Tuesday, October 9, 2012

Something to think about as the 'Romney lies' campaign gains steam

Recently, the Daily Caller, a conservative website, released the full--approximately 40 minute--video of a speech Barack Obama gave on June 5, 2007. It was at Hampton University, when Obama was still a senator. Apparently, the only version of the speech previously available had been a truncated one, about 9 minutes in length.

I didn't pay much attention to the story, as the focus of it seemed to be Obama's cringe-inducing propensity to fall into a speaking style he reserves for primarily black audiences--not exactly news.
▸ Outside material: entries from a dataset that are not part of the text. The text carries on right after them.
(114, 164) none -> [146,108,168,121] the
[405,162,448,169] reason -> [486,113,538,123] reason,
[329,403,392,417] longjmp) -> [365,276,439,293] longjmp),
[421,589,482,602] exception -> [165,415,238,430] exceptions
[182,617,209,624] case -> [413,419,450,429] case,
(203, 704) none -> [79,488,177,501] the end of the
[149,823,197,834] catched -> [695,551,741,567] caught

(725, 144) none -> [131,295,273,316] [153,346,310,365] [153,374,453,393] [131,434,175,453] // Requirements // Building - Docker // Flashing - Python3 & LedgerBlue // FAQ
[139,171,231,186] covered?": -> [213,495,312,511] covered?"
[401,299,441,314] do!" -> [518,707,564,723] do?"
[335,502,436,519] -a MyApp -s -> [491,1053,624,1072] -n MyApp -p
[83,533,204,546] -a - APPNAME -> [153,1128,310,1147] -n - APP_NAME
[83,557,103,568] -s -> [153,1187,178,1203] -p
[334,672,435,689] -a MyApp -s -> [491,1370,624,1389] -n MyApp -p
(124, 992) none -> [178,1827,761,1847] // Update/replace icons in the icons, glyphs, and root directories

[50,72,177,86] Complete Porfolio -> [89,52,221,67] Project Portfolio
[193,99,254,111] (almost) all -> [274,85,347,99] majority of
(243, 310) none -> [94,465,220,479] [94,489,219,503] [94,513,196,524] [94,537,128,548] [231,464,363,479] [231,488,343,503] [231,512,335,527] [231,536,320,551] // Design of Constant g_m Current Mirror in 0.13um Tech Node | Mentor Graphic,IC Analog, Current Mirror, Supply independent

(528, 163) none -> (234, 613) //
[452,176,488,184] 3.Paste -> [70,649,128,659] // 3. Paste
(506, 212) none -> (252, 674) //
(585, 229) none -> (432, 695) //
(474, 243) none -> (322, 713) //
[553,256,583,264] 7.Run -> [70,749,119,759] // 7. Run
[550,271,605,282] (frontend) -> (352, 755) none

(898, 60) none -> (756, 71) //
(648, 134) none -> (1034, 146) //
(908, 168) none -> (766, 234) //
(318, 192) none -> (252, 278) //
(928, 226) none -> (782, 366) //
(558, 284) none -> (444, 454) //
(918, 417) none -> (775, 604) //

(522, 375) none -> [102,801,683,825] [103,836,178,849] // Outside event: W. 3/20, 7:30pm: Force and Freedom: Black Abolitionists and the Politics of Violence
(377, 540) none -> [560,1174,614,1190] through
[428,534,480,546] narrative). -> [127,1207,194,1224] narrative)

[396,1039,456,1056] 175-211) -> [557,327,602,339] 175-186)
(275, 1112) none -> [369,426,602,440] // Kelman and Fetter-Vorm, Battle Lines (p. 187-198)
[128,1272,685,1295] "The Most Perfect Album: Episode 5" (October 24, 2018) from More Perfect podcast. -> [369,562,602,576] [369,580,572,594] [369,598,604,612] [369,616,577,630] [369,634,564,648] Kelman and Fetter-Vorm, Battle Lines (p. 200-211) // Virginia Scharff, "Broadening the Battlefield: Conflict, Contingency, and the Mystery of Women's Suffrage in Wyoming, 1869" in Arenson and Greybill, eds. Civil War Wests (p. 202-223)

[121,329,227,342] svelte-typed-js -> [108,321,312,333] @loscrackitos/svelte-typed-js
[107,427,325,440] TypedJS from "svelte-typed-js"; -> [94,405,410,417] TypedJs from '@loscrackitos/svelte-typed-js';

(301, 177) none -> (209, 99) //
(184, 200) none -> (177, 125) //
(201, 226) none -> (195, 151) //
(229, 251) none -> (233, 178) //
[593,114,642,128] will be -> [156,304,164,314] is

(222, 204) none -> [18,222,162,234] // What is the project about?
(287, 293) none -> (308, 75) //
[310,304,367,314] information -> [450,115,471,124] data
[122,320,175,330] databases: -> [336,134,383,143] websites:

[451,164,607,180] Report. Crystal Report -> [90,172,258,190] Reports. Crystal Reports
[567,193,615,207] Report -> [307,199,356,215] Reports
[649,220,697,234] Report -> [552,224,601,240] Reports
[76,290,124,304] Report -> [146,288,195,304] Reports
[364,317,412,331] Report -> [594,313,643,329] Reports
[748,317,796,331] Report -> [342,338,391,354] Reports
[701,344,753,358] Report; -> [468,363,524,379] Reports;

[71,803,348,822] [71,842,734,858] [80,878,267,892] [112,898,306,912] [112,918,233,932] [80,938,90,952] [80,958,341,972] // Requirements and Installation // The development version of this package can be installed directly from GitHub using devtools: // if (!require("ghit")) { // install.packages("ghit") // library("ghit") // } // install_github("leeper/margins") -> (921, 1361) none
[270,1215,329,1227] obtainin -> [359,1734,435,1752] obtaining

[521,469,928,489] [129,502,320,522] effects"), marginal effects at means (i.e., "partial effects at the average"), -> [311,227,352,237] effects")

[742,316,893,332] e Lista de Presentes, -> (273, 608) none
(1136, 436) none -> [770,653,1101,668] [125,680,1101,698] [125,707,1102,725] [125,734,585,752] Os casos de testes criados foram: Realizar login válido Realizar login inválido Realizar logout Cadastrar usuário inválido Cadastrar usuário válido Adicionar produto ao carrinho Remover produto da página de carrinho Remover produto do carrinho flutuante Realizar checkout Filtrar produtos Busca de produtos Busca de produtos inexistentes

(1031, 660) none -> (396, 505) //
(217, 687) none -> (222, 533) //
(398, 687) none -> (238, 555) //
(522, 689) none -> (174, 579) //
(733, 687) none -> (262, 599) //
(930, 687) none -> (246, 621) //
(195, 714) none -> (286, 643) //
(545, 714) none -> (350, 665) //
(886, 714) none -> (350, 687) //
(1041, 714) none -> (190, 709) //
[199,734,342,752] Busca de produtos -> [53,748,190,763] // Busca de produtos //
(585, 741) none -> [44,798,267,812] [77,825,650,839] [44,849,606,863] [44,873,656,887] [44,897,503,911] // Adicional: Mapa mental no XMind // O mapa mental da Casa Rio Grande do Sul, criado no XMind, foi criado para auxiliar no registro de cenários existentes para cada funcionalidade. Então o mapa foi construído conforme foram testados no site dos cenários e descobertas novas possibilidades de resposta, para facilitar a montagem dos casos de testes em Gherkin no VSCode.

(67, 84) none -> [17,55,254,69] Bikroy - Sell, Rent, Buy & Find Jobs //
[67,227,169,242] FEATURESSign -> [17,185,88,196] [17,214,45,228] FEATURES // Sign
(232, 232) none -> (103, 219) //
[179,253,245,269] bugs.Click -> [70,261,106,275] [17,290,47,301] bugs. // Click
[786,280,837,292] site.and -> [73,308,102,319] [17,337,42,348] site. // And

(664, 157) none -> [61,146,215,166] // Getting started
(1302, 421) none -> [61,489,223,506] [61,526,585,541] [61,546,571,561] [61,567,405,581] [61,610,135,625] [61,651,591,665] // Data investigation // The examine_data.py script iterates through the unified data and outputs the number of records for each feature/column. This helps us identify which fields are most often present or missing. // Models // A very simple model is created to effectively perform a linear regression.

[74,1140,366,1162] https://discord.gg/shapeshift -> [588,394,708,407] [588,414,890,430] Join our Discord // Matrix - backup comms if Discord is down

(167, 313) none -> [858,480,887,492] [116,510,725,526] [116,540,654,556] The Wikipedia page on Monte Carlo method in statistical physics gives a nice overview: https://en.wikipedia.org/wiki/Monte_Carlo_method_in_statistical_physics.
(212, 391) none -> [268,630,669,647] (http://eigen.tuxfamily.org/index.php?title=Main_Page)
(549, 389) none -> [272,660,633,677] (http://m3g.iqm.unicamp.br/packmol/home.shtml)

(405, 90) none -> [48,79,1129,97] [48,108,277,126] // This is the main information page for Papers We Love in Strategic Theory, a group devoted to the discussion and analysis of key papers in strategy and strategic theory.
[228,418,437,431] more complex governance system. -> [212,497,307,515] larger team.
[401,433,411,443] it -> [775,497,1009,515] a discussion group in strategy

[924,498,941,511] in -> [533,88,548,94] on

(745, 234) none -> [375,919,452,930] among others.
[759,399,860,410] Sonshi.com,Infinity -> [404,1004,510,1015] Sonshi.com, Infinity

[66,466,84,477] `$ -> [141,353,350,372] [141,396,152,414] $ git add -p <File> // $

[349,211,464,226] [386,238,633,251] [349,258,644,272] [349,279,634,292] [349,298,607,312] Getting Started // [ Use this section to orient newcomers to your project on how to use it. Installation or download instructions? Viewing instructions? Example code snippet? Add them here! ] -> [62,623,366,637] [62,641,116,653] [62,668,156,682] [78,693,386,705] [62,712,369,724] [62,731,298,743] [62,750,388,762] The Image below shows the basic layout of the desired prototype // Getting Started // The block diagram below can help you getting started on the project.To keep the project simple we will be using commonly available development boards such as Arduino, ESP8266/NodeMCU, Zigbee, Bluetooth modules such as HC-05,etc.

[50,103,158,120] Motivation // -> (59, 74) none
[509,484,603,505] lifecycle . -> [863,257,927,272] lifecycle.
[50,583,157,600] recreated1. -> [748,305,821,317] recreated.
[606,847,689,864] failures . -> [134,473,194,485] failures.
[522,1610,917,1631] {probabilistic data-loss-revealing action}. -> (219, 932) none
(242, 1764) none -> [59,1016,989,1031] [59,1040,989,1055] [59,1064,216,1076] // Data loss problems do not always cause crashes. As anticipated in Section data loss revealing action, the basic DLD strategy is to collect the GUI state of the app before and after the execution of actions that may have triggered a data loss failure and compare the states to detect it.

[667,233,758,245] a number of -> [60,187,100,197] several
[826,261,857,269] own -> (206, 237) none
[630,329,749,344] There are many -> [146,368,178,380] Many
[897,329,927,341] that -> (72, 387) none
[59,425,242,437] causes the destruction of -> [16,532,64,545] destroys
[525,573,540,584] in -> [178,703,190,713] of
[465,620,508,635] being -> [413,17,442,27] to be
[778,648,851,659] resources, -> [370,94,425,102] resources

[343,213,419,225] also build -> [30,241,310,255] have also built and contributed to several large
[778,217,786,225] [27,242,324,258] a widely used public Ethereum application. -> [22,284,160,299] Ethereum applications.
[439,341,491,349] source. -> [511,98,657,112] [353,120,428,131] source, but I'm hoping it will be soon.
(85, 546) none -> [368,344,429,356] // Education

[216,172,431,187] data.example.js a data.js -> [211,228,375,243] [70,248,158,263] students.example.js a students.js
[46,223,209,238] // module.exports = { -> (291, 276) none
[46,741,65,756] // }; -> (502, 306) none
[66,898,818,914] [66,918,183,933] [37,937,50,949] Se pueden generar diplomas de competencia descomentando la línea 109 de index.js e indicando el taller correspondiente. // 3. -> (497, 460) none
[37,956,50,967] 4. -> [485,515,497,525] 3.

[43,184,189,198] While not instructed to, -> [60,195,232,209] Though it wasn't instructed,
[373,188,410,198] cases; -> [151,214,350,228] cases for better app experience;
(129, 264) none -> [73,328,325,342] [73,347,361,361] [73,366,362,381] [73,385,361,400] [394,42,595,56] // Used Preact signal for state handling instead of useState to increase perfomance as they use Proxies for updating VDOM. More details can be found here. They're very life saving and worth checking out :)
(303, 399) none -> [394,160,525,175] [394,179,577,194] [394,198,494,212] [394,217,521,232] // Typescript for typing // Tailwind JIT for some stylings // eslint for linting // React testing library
But as Thomas Sowell's most recent column (linked below) points out, Obama stirred the crowd's outrage during this speech by suggesting quite clearly--I went back and listened to the relevant section--that the federal government waived the Stafford Act requirement (that disaster-affected communities kick in 10% of the amount the feds spend) for New York City after 9/11 and for victims of Hurricane Andrew in Florida, but not for victims of Hurricane Katrina. There is no way to misinterpret his clear suggestion that such unequal treatment was due to racism.

The problem? It wasn't true and Obama knew it wasn't true when he said it. He had in fact voted, a mere two weeks earlier, against a bill which included a provision to waive the Stafford requirement. Presumably, he voted against the bill because its primary intent was to provide continued funding for the Iraq war, but the point is that he knew the bill had passed and that it waived the Stafford requirement.

I am not suggesting that there were no legitimate reasons for Obama to want to fire up his audience, but when people give themselves a pass for deliberate deception in pursuit of their objectives, how can one not suspect those objectives, as well as the motives behind them? It is disturbingly similar to Obama's having fabricated people and events in his autobiography, because he apparently felt factual truth was less important than the 'story' he had to tell.

What Obama did was lie (and it's not his only one--the well-documented, deliberate and repeated lie about his mother's health insurance troubles comes to mind) and it's worth keeping in mind, as his campaign and its friends in the media move forward with their new tactic of branding Romney a liar.

If someone can recommend an unbiased examination of what the Obama campaign deems deliberate debate falsehoods, I'll certainly read it, and am not claiming there weren't any. But as the old adage goes, people who live in glass houses shouldn't throw stones.